* [Aim of the exercise]:
Would you return, word for word, the lines of the data below from the line with "(IHC) of ovarian" through the line with "power microscopy histopathology", and no others?

(Data extracted from a collection)
══════════
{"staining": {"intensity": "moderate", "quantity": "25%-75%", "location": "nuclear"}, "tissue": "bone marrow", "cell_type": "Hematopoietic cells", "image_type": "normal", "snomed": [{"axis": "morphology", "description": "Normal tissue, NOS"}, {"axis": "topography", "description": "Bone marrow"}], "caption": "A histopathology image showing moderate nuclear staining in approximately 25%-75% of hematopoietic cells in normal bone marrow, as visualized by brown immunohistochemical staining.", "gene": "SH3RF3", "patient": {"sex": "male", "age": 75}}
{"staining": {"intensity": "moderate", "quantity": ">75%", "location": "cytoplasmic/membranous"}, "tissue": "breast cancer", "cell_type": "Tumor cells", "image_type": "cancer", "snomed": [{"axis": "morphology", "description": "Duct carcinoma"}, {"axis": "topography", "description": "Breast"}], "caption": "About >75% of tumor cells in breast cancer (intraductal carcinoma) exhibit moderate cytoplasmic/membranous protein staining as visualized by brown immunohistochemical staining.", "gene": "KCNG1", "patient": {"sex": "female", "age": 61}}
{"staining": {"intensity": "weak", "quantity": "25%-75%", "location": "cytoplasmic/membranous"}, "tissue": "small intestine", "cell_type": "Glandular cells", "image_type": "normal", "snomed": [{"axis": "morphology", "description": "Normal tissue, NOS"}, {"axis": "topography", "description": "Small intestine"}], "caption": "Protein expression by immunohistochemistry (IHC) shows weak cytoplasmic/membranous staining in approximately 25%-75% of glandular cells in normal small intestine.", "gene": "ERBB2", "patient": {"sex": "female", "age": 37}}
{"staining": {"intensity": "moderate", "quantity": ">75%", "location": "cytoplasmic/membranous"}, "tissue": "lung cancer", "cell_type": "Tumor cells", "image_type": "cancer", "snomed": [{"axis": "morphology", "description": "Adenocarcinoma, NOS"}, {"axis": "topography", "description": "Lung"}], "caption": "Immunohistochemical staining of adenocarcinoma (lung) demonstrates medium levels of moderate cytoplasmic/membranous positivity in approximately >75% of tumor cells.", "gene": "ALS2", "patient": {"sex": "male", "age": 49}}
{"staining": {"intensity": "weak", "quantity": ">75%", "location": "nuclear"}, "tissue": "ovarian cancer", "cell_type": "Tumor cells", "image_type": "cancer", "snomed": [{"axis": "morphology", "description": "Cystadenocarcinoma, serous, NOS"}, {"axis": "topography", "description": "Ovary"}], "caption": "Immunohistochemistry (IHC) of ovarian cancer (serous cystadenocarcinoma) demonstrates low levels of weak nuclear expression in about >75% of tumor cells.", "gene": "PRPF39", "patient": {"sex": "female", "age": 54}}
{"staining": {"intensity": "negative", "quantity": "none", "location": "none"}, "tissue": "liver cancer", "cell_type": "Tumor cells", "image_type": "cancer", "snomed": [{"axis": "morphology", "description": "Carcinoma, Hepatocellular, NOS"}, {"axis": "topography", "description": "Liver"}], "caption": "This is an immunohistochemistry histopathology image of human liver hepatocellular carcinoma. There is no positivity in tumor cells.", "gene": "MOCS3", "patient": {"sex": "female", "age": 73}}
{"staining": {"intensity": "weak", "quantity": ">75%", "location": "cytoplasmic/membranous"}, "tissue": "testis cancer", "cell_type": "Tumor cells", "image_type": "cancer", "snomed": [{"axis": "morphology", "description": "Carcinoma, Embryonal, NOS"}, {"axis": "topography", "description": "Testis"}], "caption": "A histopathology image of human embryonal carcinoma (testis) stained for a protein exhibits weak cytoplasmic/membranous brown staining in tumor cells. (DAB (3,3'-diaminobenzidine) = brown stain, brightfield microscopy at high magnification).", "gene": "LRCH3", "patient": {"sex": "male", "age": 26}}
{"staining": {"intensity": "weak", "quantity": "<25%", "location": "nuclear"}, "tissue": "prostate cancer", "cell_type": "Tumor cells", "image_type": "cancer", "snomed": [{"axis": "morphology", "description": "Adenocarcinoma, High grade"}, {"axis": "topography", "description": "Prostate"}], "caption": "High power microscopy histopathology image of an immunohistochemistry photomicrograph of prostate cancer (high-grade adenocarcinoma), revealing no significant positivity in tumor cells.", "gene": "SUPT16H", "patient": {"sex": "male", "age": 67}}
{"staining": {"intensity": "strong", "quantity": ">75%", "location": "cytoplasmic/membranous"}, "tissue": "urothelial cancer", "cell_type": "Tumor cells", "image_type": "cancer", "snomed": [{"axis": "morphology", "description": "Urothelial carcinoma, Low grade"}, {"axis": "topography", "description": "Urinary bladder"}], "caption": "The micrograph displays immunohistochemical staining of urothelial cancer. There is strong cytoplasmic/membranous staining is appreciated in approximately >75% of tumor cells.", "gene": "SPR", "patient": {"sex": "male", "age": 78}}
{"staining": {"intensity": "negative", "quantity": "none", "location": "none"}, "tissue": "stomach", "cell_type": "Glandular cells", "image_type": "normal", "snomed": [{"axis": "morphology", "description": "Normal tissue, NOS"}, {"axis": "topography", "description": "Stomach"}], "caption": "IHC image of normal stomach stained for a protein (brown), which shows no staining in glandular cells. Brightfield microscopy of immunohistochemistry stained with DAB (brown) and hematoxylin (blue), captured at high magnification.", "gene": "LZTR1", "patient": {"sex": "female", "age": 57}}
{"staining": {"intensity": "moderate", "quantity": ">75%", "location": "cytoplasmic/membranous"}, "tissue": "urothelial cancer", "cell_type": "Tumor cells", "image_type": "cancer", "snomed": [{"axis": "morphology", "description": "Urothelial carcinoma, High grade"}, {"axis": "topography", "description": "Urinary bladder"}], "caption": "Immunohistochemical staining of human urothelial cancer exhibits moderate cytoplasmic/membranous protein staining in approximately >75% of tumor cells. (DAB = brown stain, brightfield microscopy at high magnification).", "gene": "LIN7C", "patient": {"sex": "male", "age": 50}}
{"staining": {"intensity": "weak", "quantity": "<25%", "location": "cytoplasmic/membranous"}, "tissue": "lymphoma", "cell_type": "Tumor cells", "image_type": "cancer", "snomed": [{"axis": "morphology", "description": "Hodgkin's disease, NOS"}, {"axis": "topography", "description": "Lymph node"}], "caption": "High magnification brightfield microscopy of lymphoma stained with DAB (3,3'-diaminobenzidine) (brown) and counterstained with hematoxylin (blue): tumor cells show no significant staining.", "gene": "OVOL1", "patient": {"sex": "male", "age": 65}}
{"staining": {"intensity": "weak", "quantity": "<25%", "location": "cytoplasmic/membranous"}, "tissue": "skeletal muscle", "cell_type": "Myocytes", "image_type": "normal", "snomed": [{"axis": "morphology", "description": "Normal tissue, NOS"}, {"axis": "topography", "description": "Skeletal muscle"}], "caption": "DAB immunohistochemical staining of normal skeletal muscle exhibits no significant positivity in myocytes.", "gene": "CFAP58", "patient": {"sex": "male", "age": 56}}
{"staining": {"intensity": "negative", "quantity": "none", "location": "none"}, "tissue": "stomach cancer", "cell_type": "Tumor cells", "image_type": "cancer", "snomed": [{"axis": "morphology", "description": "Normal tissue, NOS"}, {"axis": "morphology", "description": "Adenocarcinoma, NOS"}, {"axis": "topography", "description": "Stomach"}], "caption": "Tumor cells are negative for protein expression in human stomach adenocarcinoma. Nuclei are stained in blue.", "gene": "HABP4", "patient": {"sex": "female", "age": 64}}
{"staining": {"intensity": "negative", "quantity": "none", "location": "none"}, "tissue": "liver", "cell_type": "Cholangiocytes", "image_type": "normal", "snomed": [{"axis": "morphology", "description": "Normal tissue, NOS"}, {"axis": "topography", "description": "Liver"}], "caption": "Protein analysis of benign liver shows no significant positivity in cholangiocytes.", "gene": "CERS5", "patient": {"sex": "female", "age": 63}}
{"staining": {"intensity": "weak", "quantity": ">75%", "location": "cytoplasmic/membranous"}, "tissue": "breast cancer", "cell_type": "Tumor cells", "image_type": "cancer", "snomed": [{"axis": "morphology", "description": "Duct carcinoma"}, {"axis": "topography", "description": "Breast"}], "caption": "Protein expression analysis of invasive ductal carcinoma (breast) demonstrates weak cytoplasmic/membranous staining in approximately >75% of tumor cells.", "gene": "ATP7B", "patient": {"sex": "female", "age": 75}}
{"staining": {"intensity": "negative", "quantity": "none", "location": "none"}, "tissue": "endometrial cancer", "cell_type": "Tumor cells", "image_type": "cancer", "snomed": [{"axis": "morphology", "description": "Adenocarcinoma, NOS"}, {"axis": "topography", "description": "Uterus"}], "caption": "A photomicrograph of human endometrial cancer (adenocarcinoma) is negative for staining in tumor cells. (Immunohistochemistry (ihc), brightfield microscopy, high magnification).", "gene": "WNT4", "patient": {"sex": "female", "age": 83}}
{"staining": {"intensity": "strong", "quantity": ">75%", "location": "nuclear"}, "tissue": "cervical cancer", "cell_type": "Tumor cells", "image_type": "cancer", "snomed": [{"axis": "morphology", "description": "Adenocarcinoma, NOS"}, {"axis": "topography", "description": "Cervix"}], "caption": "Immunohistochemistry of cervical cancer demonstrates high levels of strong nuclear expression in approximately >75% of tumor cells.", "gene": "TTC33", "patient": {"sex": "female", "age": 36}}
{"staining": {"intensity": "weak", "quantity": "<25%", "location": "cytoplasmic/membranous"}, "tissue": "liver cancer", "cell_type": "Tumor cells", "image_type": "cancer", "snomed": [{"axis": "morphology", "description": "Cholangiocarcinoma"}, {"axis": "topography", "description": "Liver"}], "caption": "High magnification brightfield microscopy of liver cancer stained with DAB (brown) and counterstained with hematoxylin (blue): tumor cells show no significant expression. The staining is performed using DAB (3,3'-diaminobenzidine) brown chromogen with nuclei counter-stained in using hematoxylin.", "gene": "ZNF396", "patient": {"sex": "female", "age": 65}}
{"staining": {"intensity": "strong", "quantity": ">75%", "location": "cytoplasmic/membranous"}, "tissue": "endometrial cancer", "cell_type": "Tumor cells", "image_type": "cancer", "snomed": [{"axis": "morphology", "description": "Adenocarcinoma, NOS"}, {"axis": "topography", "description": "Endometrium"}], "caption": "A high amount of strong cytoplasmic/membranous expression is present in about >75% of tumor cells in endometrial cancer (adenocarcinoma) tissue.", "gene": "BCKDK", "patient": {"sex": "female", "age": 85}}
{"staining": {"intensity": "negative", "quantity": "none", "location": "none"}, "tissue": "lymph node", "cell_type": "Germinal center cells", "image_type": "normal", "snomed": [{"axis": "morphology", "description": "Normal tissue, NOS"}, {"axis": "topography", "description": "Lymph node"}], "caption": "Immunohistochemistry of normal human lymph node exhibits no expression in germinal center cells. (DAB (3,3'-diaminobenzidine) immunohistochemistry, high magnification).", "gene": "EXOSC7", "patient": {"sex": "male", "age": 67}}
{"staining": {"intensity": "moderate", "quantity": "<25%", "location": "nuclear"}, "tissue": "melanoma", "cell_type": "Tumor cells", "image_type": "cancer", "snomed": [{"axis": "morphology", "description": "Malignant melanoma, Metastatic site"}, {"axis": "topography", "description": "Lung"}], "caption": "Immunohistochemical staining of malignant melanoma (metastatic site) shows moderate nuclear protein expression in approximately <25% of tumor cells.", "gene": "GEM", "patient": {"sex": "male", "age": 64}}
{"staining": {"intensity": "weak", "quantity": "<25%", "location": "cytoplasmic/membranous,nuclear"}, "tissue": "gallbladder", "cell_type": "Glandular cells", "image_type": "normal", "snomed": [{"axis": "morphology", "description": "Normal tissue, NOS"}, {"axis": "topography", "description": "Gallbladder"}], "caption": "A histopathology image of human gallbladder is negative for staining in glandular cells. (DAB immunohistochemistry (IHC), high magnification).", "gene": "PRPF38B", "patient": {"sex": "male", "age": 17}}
══════════
* [Response to the task]:
{"staining": {"intensity": "weak", "quantity": ">75%", "location": "nuclear"}, "tissue": "ovarian cancer", "cell_type": "Tumor cells", "image_type": "cancer", "snomed": [{"axis": "morphology", "description": "Cystadenocarcinoma, serous, NOS"}, {"axis": "topography", "description": "Ovary"}], "caption": "Immunohistochemistry (IHC) of ovarian cancer (serous cystadenocarcinoma) demonstrates low levels of weak nuclear expression in about >75% of tumor cells.", "gene": "PRPF39", "patient": {"sex": "female", "age": 54}}
{"staining": {"intensity": "negative", "quantity": "none", "location": "none"}, "tissue": "liver cancer", "cell_type": "Tumor cells", "image_type": "cancer", "snomed": [{"axis": "morphology", "description": "Carcinoma, Hepatocellular, NOS"}, {"axis": "topography", "description": "Liver"}], "caption": "This is an immunohistochemistry histopathology image of human liver hepatocellular carcinoma. There is no positivity in tumor cells.", "gene": "MOCS3", "patient": {"sex": "female", "age": 73}}
{"staining": {"intensity": "weak", "quantity": ">75%", "location": "cytoplasmic/membranous"}, "tissue": "testis cancer", "cell_type": "Tumor cells", "image_type": "cancer", "snomed": [{"axis": "morphology", "description": "Carcinoma, Embryonal, NOS"}, {"axis": "topography", "description": "Testis"}], "caption": "A histopathology image of human embryonal carcinoma (testis) stained for a protein exhibits weak cytoplasmic/membranous brown staining in tumor cells. (DAB (3,3'-diaminobenzidine) = brown stain, brightfield microscopy at high magnification).", "gene": "LRCH3", "patient": {"sex": "male", "age": 26}}
{"staining": {"intensity": "weak", "quantity": "<25%", "location": "nuclear"}, "tissue": "prostate cancer", "cell_type": "Tumor cells", "image_type": "cancer", "snomed": [{"axis": "morphology", "description": "Adenocarcinoma, High grade"}, {"axis": "topography", "description": "Prostate"}], "caption": "High power microscopy histopathology image of an immunohistochemistry photomicrograph of prostate cancer (high-grade adenocarcinoma), revealing no significant positivity in tumor cells.", "gene": "SUPT16H", "patient": {"sex": "male", "age": 67}}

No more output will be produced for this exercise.